A l’occasion de mes cinquante ans, j’ai eu le désir de composer ce florilège parmi les lettres qui m’ont été envoyées, depuis plus d’un quart de siècle, par des auteurs de bande dessinée. Je n’ai entretenu de correspondance suivie qu’avec un petit nombre d’entre eux, n’ayant jamais vraiment cherché à me lier d’amitié profonde avec des dessinateurs, crainte qu’une trop grande proximité nuise à ma liberté de parole comme critique.
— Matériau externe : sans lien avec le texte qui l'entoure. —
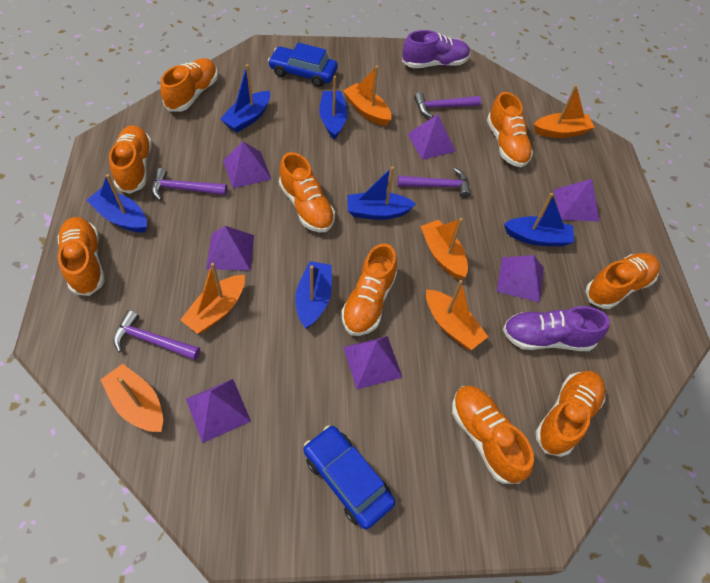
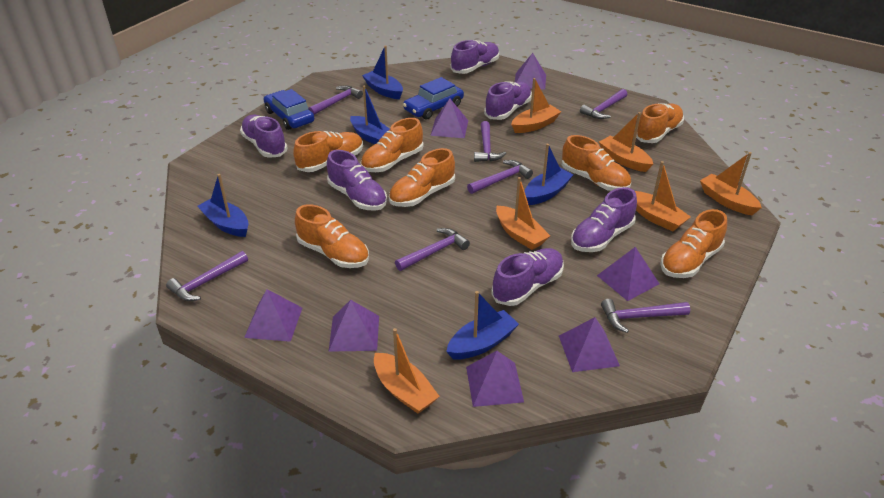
blue boat: [86,174,147,232] [220,64,270,132] [295,261,332,328] [319,76,348,140] [347,166,416,220] [504,193,574,247] = 6 -> [197,174,248,237] [350,85,390,144] [362,46,403,99] [446,291,519,360] [525,144,574,205] = 5
orange shoe: [57,217,105,296] [109,125,152,194] [160,58,218,112] [279,152,335,232] [341,243,397,336] [452,385,534,484] [487,92,533,167] [535,371,605,457] [585,253,660,309] = 9 -> [293,131,363,172] [295,204,369,268] [360,118,423,172] [389,148,455,207] [562,135,631,191] [636,103,684,143] [660,209,727,278] = 7
purple hammer: [113,310,200,360] [152,168,227,200] [398,168,471,198] [414,92,481,118] = 4 -> [166,251,248,301] [308,85,363,115] [395,228,470,271] [467,160,533,194] [474,121,506,162] [580,89,627,119] [601,299,690,333] = 7
purple shoe: [402,30,470,68] [503,306,610,351] = 2 -> [240,115,288,158] [327,150,387,211] [450,40,499,74] [484,81,532,120] [491,248,564,306] [571,187,637,252] = 6

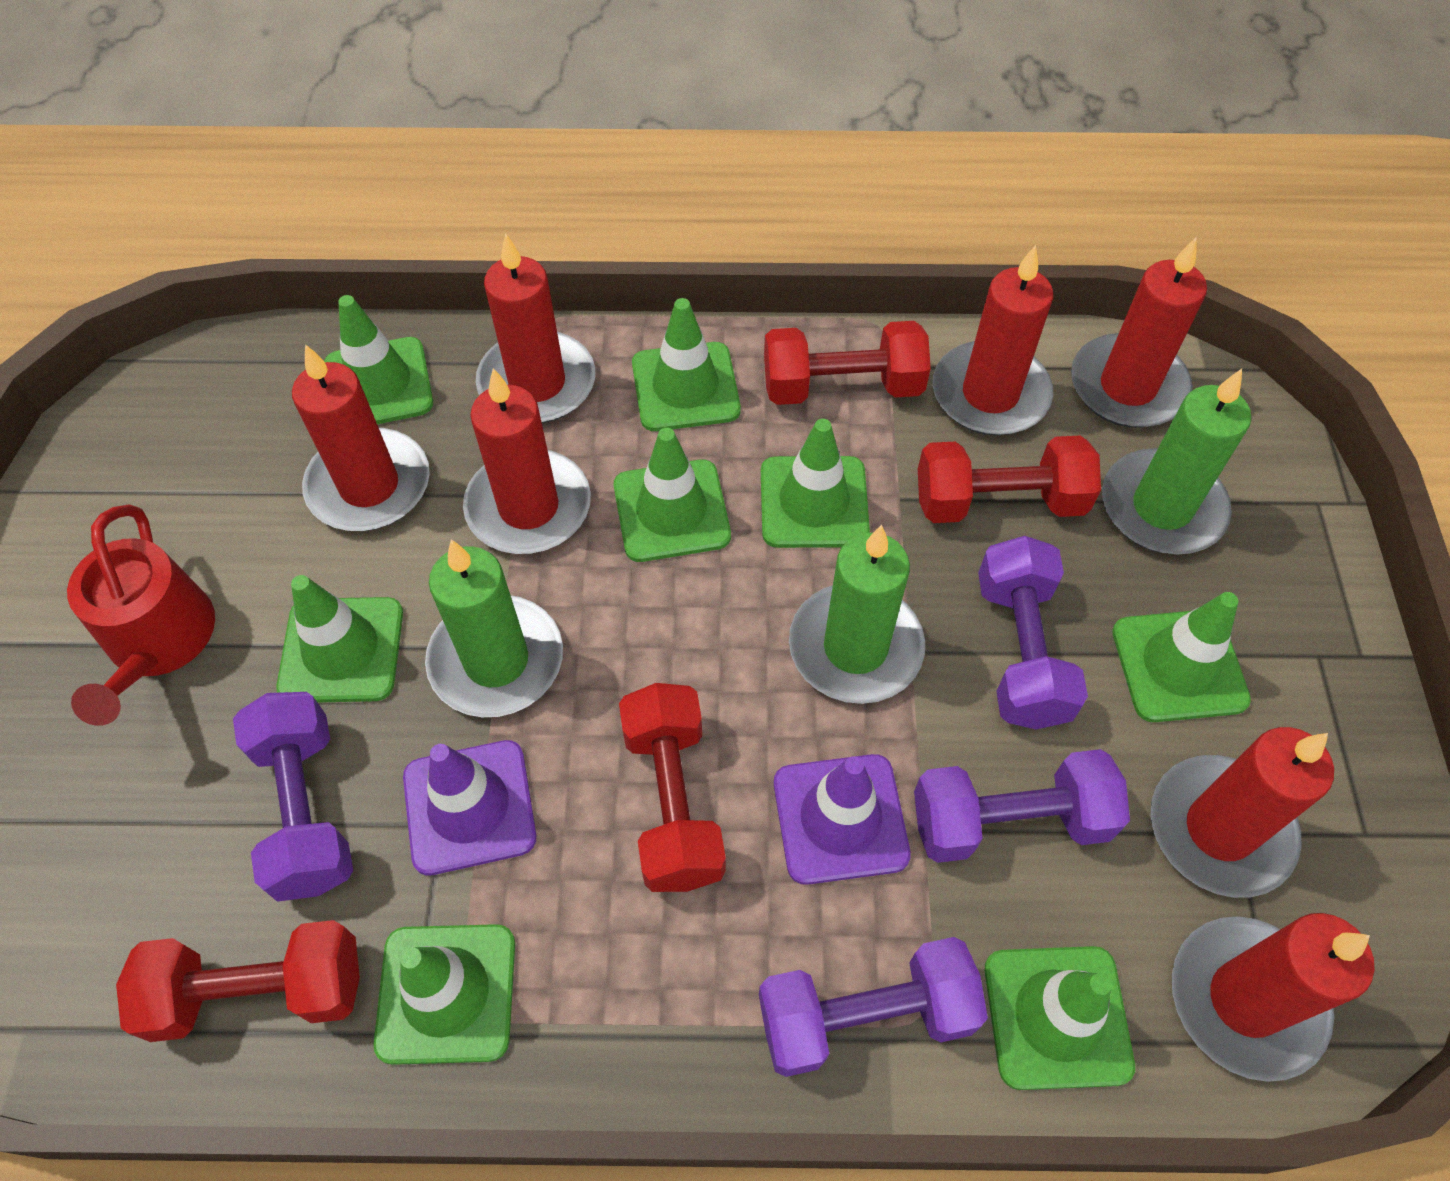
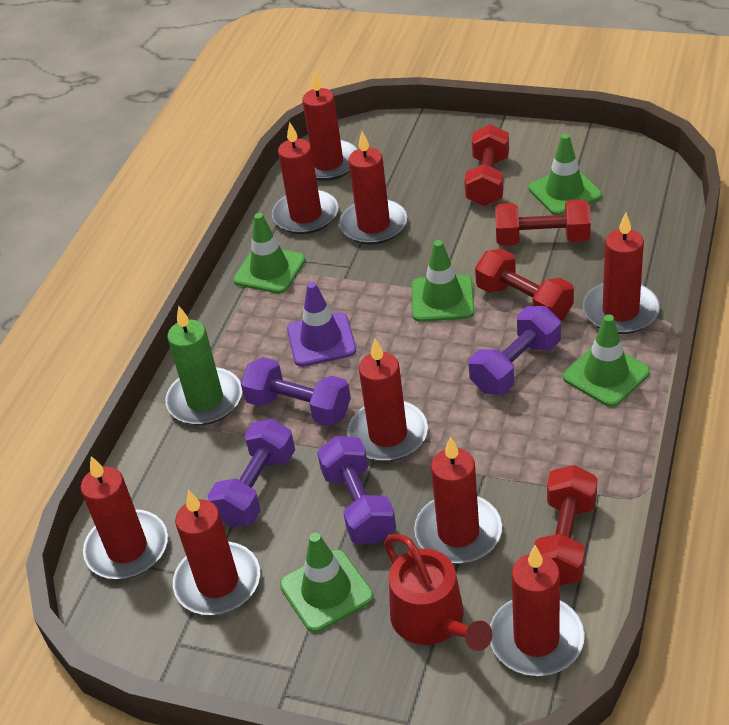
green candle: [425,539,563,717] [789,525,925,704] [1102,369,1251,554] = 3 -> [166,306,242,425] = 1
green traffic cone: [276,575,403,702] [324,295,433,424] [374,924,515,1065] [614,428,731,562] [632,298,741,431] [761,419,870,548] [985,946,1135,1090] [1112,592,1251,722] = 8 -> [233,213,306,294] [280,533,374,632] [412,240,475,322] [528,134,602,215] [563,314,650,407] = 5
purple traffic cone: [403,740,536,876] [774,754,911,885] = 2 -> [287,282,356,367] = 1
red candle: [292,344,430,531] [463,368,591,554] [476,233,595,423] [933,245,1053,435] [1071,238,1207,428] [1151,727,1334,898] [1172,913,1375,1082] = 7 -> [81,456,168,579] [173,490,260,615] [272,122,338,234] [302,71,357,181] [339,131,408,245] [347,339,428,462] [414,436,502,564] [490,545,585,676] [583,213,660,334] = 9

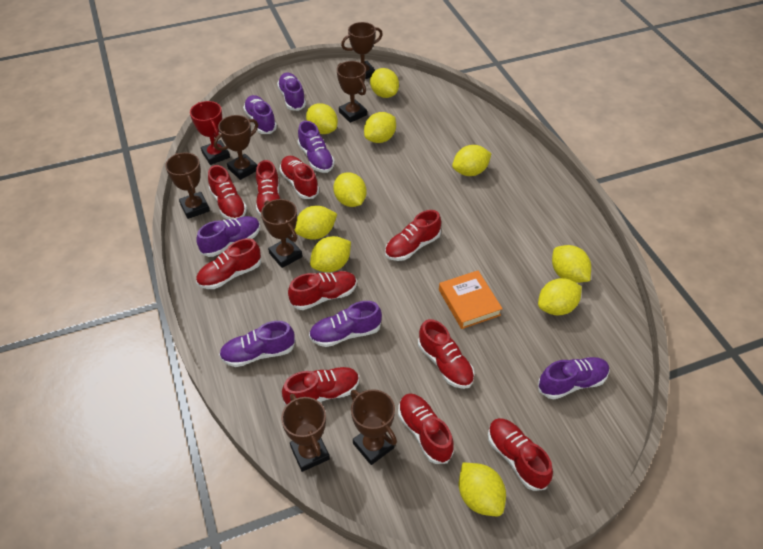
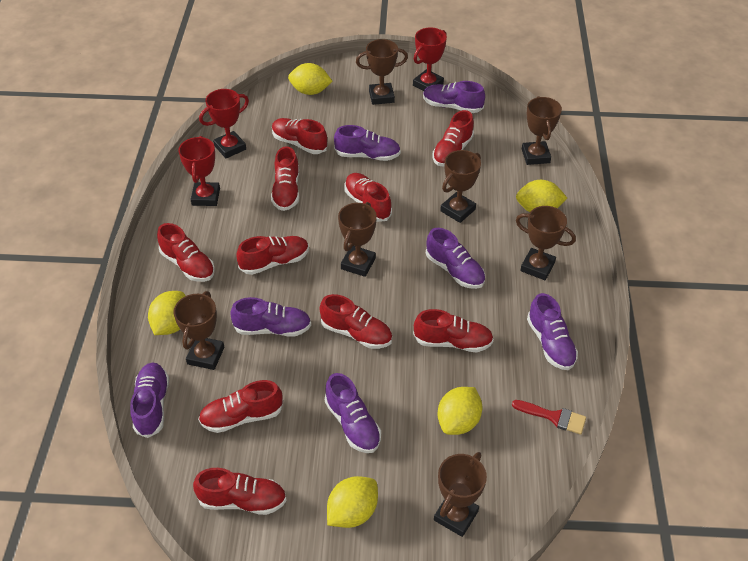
orange book: [439,271,503,329] = 1 -> none = 0
red brush: none = 0 -> [512,400,586,435] = 1
red trophy: [190,101,230,165] = 1 -> [178,136,220,206] [199,89,249,158] [413,27,447,91] = 3
yellow lemon: [295,206,337,240] [306,103,338,134] [310,236,351,272] [333,173,367,207] [364,112,396,143] [370,68,399,98] [452,145,491,176] [459,463,506,516] [538,278,582,316] [552,245,591,283] = 10 -> [148,291,186,335] [288,63,332,95] [327,476,378,528] [438,387,482,435] [516,180,567,212] = 5

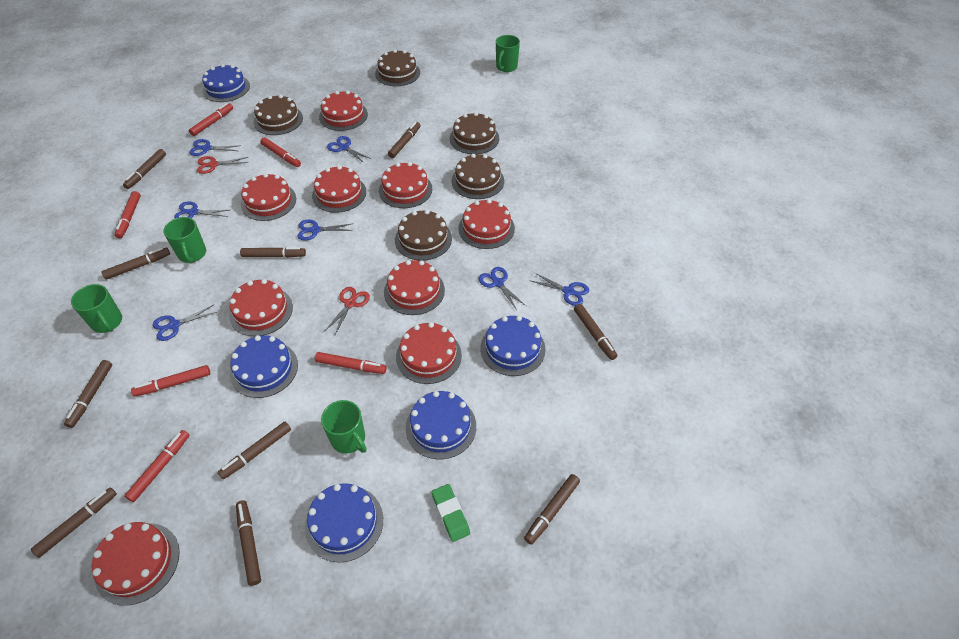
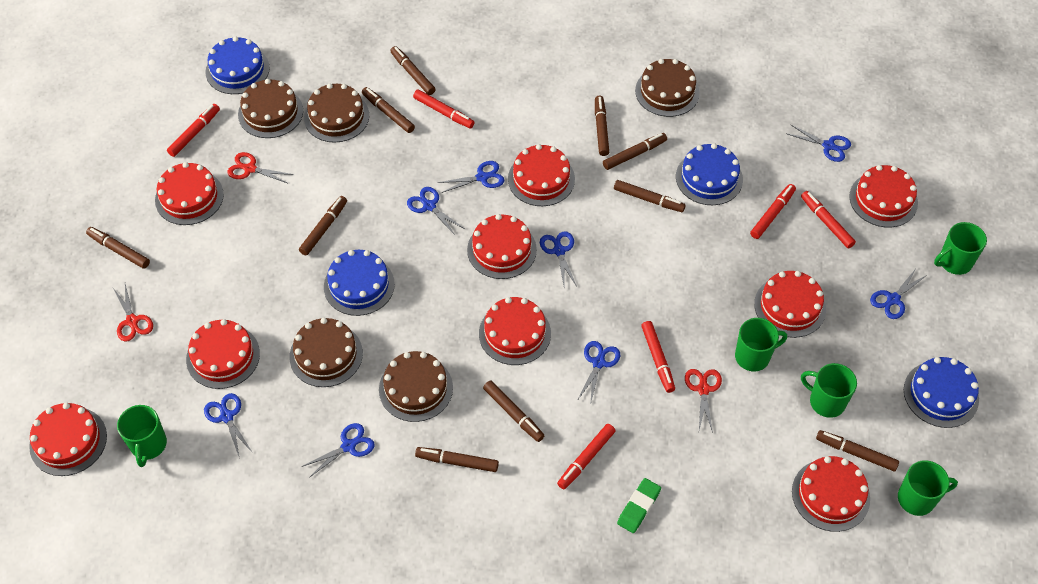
blue cake: [202,64,250,102] [230,335,298,398] [305,483,383,563] [406,391,476,459] [480,316,546,376] = 5 -> [205,36,270,94] [324,250,395,316] [676,143,743,205] [904,357,979,428] = 4
blue scissors: [153,305,217,341] [174,201,230,219] [189,139,241,156] [297,220,353,240] [327,136,371,163] [479,267,526,310] [531,273,589,306] = 7 -> [204,393,253,456] [301,423,375,478] [407,187,465,235] [438,161,504,193] [540,231,577,287] [577,341,620,405] [786,125,851,162] [870,269,927,319] = 8
green mug: [71,284,122,333] [163,217,206,264] [321,400,367,454] [496,35,520,72] = 4 -> [117,405,167,467] [735,318,787,371] [801,363,857,418] [898,460,958,516] [934,222,987,275] = 5
red scissors: [197,156,248,174] [325,287,370,335] = 2 -> [113,284,153,341] [227,152,294,184] [685,369,722,433] = 3

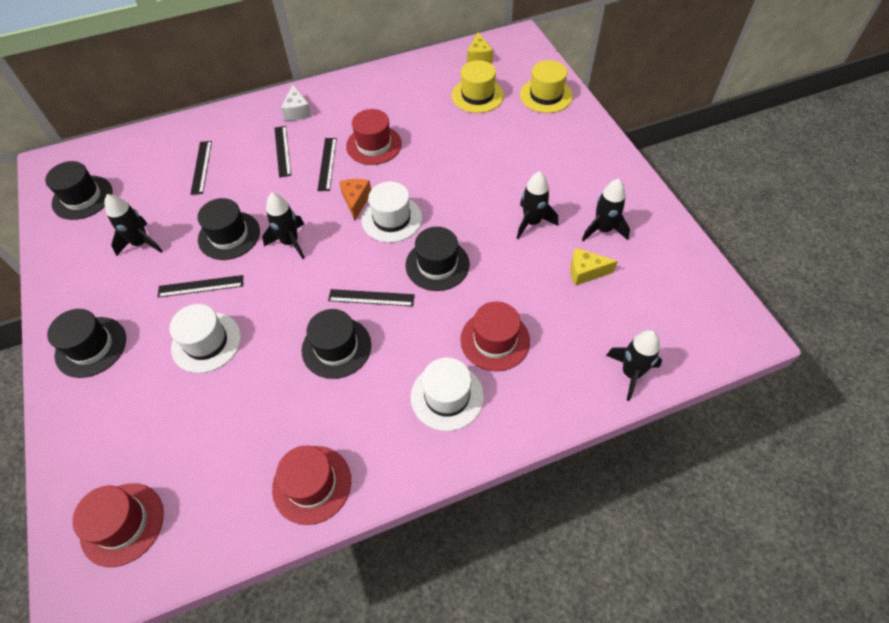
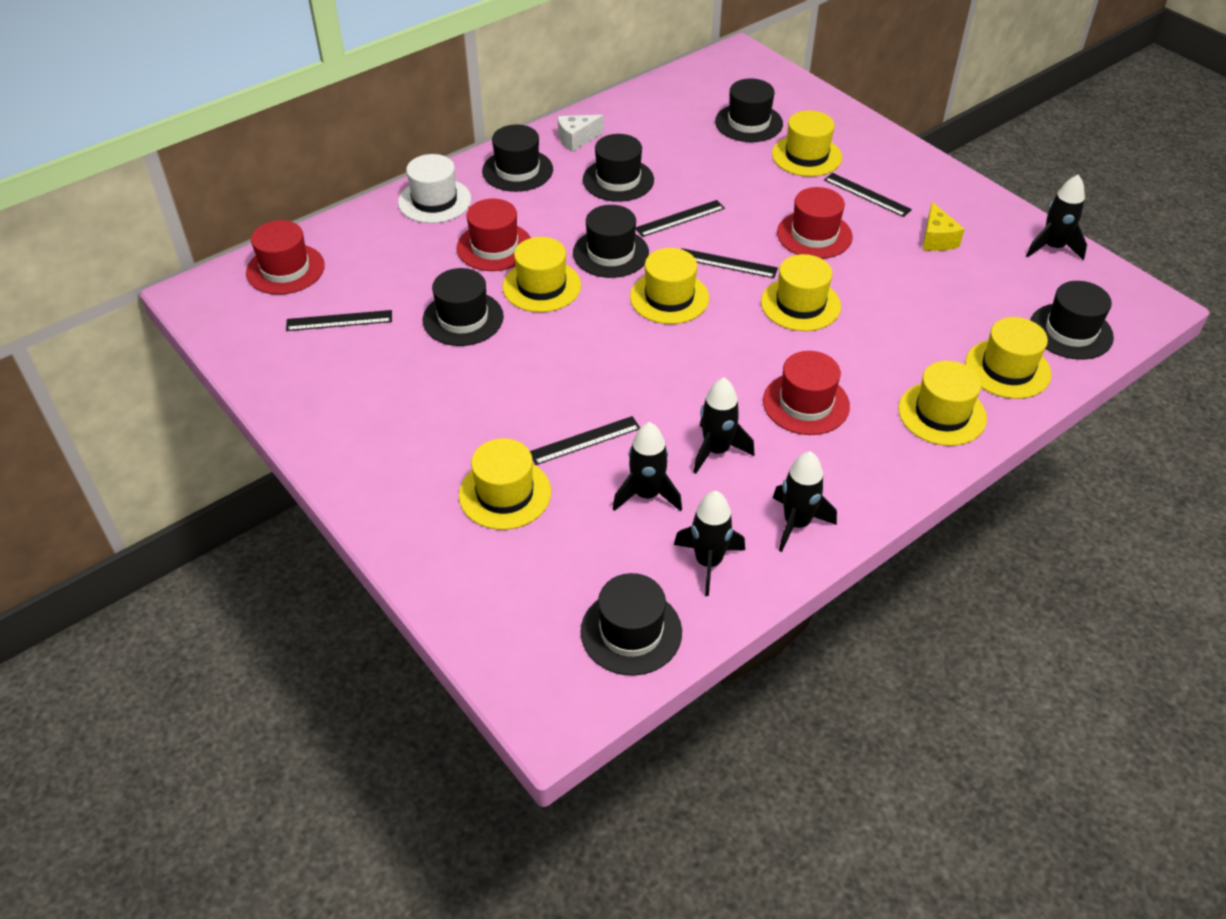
black hat: [45,161,113,220] [47,309,126,378] [197,198,260,260] [302,309,371,379] [405,227,470,291] = 5 -> [423,268,504,346] [482,124,553,192] [573,205,649,278] [581,573,682,676] [583,134,654,202] [715,78,783,142] [1030,281,1114,360] = 7
orange cheese: [339,179,371,220] = 1 -> none = 0
white hat: [169,304,241,373] [361,182,422,243] [411,357,484,431] = 3 -> [398,154,471,223] = 1
yellow cheese: [467,32,493,63] [570,248,618,286] = 2 -> [922,202,964,251] = 1
yellow hat: [452,60,504,113] [520,60,573,113] = 2 -> [459,438,551,530] [503,237,581,312] [630,248,709,324] [761,254,841,331] [772,110,842,177] [898,361,987,446] [965,317,1052,399] = 7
Mais j’ai souvent eu à cœur d’échanger des réflexions avec ceux auxquels mon travail me conduisait à m’intéresser, à leur soumettre mes hypothèses pour validation ou simplement à solliciter auprès d’eux des informations de première main. Aussi est-ce le plus souvent moi qui ai pris l’initiative des échanges dont sont extraites les pages qui suivent.
Si je les communique aujourd’hui, c’est parce qu’il me semble que chacune de ces lettres apporte un éclairage intéressant sur son signataire et le rapport qu’il entretient (ou qu’il a entretenu à tel moment de son parcours d’auteur) avec son œuvre. Parce que les propos qu’on lira ici sont rarement les mêmes qui ont pu être tenus dans la presse à la faveur d’entretiens. Et, plus généralement, parce qu’il s’en dégage des aperçus intéressants sur la relation des créateurs avec ceux qui font profession de commenter, de prolonger ou de médiatiser leur travail. La critique, on le verra, n’est pas toujours vécue comme un « mal nécessaire », mais souvent comme un écho bienvenu, un encouragement, une occasion de clarifier ses propres conceptions.
Je tiens à remercier les auteurs qui ont pris la peine d’échanger avec moi et qui m’ont autorisé à reproduire ici les quelques lettres qu’on va lire – données dans l’ordre chronologique.